> **Problem requirements**
Retype the part of the rows below that opens with the line containing "### What I learned" and closes with the line containing "## Properties", copying every character unchanged. Leave the pictures out of your answer.

> **Task inputs**
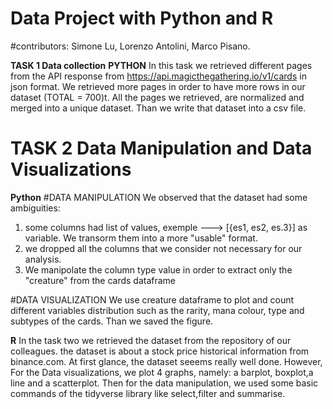 # Data Project with Python and R
#contributors: Simone Lu, Lorenzo Antolini, Marco Pisano.

**TASK 1 Data collection**
**PYTHON**
 In this task we retrieved different pages from the API response from https://api.magicthegathering.io/v1/cards in json format. We retrieved more pages in order to have more rows in our dataset (TOTAL = 700)t. All the pages we retrieved, are normalized and merged into a unique dataset. Than we write that dataset into a csv file.

# TASK 2 Data Manipulation and Data Visualizations

**Python**
#DATA MANIPULATION
 We observed that the dataset had some ambiguities:
 1) some columns had list of values, exemple ---> [{es1, es2, es.3}] as variable. We transorm them into a more "usable" format.
 2) we dropped all the columns that we consider not necessary for our analysis.
 3) We manipolate the column type value in order to extract only the "creature" from the cards dataframe

#DATA VISUALIZATION
 We use creature dataframe to plot and count different variables distribution such as the rarity, mana colour, type and subtypes of the cards.
 Than we saved the figure.
 
**R**
  In the task two we retrieved the dataset from the repository of our colleagues. the dataset is about a stock price historical information from binance.com. At first glance, the dataset seeems really well done. However, For the Data visualizations, we plot 4 graphs, namely: a barplot, boxplot,a line and a scatterplot.
  Then for the data manipulation, we used some basic commands of the tidyverse library like select,filter and summarise.

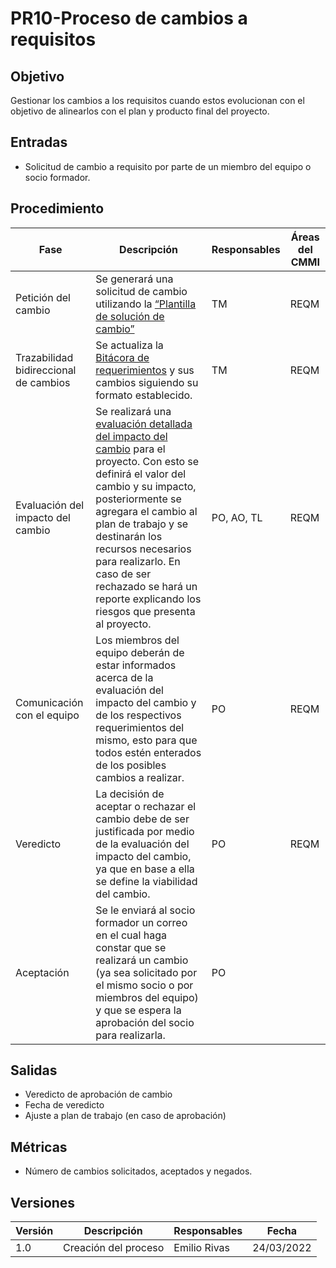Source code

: # PR10-Proceso de cambios a requisitos

## Objetivo

Gestionar los cambios a los requisitos cuando estos evolucionan con el objetivo de alinearlos con el plan y producto final del proyecto.

## Entradas

- Solicitud de cambio a requisito por parte de un miembro del equipo o socio formador.

## Procedimiento

| Fase          | Descripción         | Responsables        | Áreas del CMMI      |
| ------------- | ------------------- | ------------------- | ------------------- |
| Petición del cambio | Se generará una solicitud de cambio utilizando la [“Plantilla de solución de cambio”](../Plantillas/SolicitudDeCambio.md) | TM | REQM |
| Trazabilidad bidireccional de cambios | Se actualiza la [Bitácora de requerimientos](https://docs.google.com/spreadsheets/d/1LGF7aW_L54DV-QvFiYJLFnpFLuG8RIRJVyRIqGL7lYI/edit#gid=0) y sus cambios siguiendo su formato establecido.| TM | REQM |
| Evaluación del impacto del cambio | Se realizará una [evaluación detallada del impacto del cambio](../Plantillas/EvaluacionImpacto) para el proyecto. Con esto se definirá el valor del cambio y su impacto, posteriormente se agregara el cambio al plan de trabajo y se destinarán los recursos necesarios para realizarlo. En caso de ser rechazado se hará un reporte explicando los riesgos que presenta al proyecto. | PO, AO, TL | REQM |
| Comunicación con el equipo | Los miembros del equipo deberán de estar informados acerca de la evaluación del impacto del cambio y de los respectivos requerimientos del mismo, esto para que todos estén enterados de los posibles cambios a realizar. | PO | REQM |
| Veredicto | La decisión de aceptar o rechazar el cambio debe de ser justificada por medio de la evaluación del impacto del cambio, ya que en base a ella se define la viabilidad del cambio. | PO | REQM |
| Aceptación | Se le enviará al socio formador un correo en el cual haga constar que se realizará un cambio (ya sea solicitado por el mismo socio o por miembros del equipo) y que se espera la aprobación del socio para realizarla. | PO | |

## Salidas

- Veredicto de aprobación de cambio
- Fecha de veredicto
- Ajuste a plan de trabajo (en caso de aprobación)


## Métricas

- Número de cambios solicitados, aceptados y negados.

## Versiones

| Versión | Descripción                      | Responsables   | Fecha      |
| ------- | -------------------------------- | -------------- | ---------- |
| 1.0     | Creación del proceso        | Emilio Rivas | 24/03/2022  |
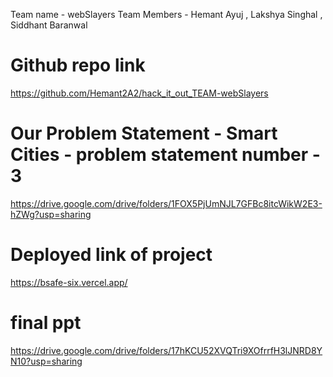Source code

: Team name - webSlayers
Team Members - Hemant Ayuj , Lakshya Singhal , Siddhant Baranwal

# Github repo link

https://github.com/Hemant2A2/hack_it_out_TEAM-webSlayers

# Our Problem Statement - Smart Cities - problem statement number - 3

https://drive.google.com/drive/folders/1FOX5PjUmNJL7GFBc8itcWikW2E3-hZWg?usp=sharing

# Deployed link of project

https://bsafe-six.vercel.app/

# final ppt

https://drive.google.com/drive/folders/17hKCU52XVQTri9XOfrrfH3lJNRD8YN10?usp=sharing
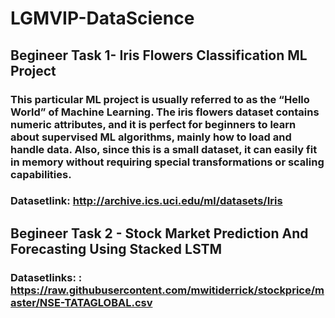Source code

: # LGMVIP-DataScience
## Begineer Task 1- Iris Flowers Classification ML Project
### This particular ML project is usually referred to as the “Hello World” of Machine Learning. The iris flowers dataset contains numeric attributes, and it is perfect for beginners to learn about supervised ML algorithms, mainly how to load and handle data. Also, since this is a small dataset, it can easily fit in memory without requiring special transformations or scaling capabilities.
### Datasetlink: http://archive.ics.uci.edu/ml/datasets/Iris

## Begineer Task 2 - Stock Market Prediction And Forecasting Using Stacked LSTM
### Datasetlinks: : https://raw.githubusercontent.com/mwitiderrick/stockprice/master/NSE-TATAGLOBAL.csv
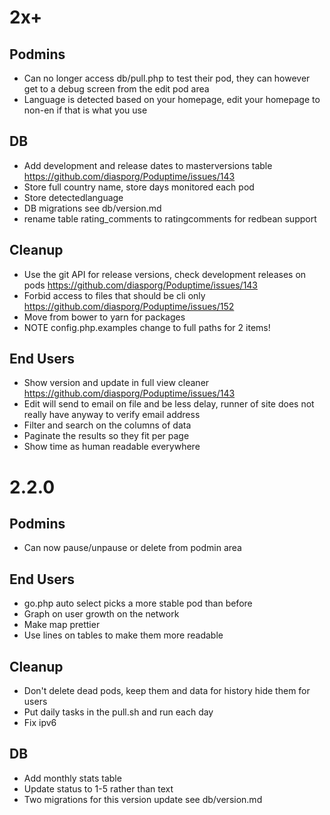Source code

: # 2x+

## Podmins
* Can no longer access db/pull.php to test their pod, they can however get to a debug screen from the edit pod area
* Language is detected based on your homepage, edit your homepage to non-en if that is what you use

## DB
* Add development and release dates to masterversions table https://github.com/diasporg/Poduptime/issues/143
* Store full country name, store days monitored each pod
* Store detectedlanguage 
* DB migrations see db/version.md
* rename table rating_comments to ratingcomments for redbean support

## Cleanup
* Use the git API for release versions, check development releases on pods https://github.com/diasporg/Poduptime/issues/143
* Forbid access to files that should be cli only https://github.com/diasporg/Poduptime/issues/152
* Move from bower to yarn for packages
* NOTE config.php.examples change to full paths for 2 items!

## End Users
* Show version and update in full view cleaner https://github.com/diasporg/Poduptime/issues/143
* Edit will send to email on file and be less delay, runner of site does not really have anyway to verify email address
* Filter and search on the columns of data
* Paginate the results so they fit per page
* Show time as human readable everywhere

# 2.2.0

## Podmins
* Can now pause/unpause or delete from podmin area

## End Users
* go.php auto select picks a more stable pod than before
* Graph on user growth on the network
* Make map prettier
* Use lines on tables to make them more readable

## Cleanup
* Don't delete dead pods, keep them and data for history hide them for users
* Put daily tasks in the pull.sh and run each day
* Fix ipv6

## DB
* Add monthly stats table
* Update status to 1-5 rather than text
* Two migrations for this version update see db/version.md
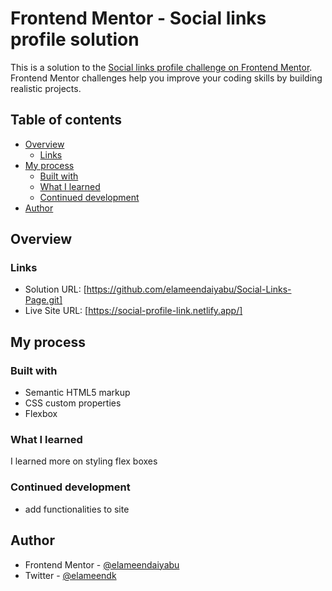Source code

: # Frontend Mentor - Social links profile solution

This is a solution to the [Social links profile challenge on Frontend Mentor](https://www.frontendmentor.io/challenges/social-links-profile-UG32l9m6dQ). Frontend Mentor challenges help you improve your coding skills by building realistic projects.

## Table of contents

- [Overview](#overview)
  - [Links](#links)
- [My process](#my-process)
  - [Built with](#built-with)
  - [What I learned](#what-i-learned)
  - [Continued development](#continued-development)
- [Author](#author)

## Overview

### Links

- Solution URL: [https://github.com/elameendaiyabu/Social-Links-Page.git]
- Live Site URL: [https://social-profile-link.netlify.app/]

## My process

### Built with

- Semantic HTML5 markup
- CSS custom properties
- Flexbox

### What I learned

I learned more on styling flex boxes

### Continued development

- add functionalities to site

## Author

- Frontend Mentor -
  [@elameendaiyabu](https://www.frontendmentor.io/profile/elameendaiyabu)
- Twitter - [@elameendk](https://www.twitter.com/elameendk)
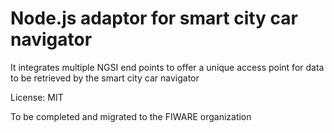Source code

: # Node.js adaptor for smart city car navigator

It integrates multiple NGSI end points to offer a unique access point for data to be retrieved by the smart city car navigator

License: MIT 

To be completed and migrated to the FIWARE organization
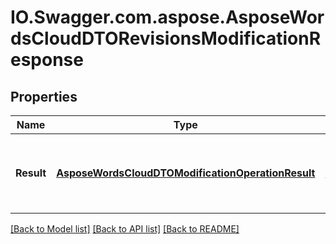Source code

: # IO.Swagger.com.aspose.AsposeWordsCloudDTORevisionsModificationResponse
## Properties

Name | Type | Description | Notes
------------ | ------------- | ------------- | -------------
**Result** | [**AsposeWordsCloudDTOModificationOperationResult**](AsposeWordsCloudDTOModificationOperationResult.md) | result of the modification operations for the revisions collection | [optional] 

[[Back to Model list]](../README.md#documentation-for-models) [[Back to API list]](../README.md#documentation-for-api-endpoints) [[Back to README]](../README.md)

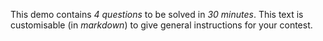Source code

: This demo contains _4 questions_ to be solved in _30 minutes_.
This text is customisable (in _markdown_) to give general instructions for your contest.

> **Answer space**
### What I learned

I learned more on styling flex boxes

### Continued development

- add functionalities to site

## Author

- Frontend Mentor -
  [@elameendaiyabu](https://www.frontendmentor.io/profile/elameendaiyabu)
- Twitter - [@elameendk](https://www.twitter.com/elameendk)
Source code

: # Node.js adaptor for smart city car navigator

It integrates multiple NGSI end points to offer a unique access point for data to be retrieved by the smart city car navigator

License: MIT 

To be completed and migrated to the FIWARE organization
Source code

: # IO.Swagger.com.aspose.AsposeWordsCloudDTORevisionsModificationResponse
## Properties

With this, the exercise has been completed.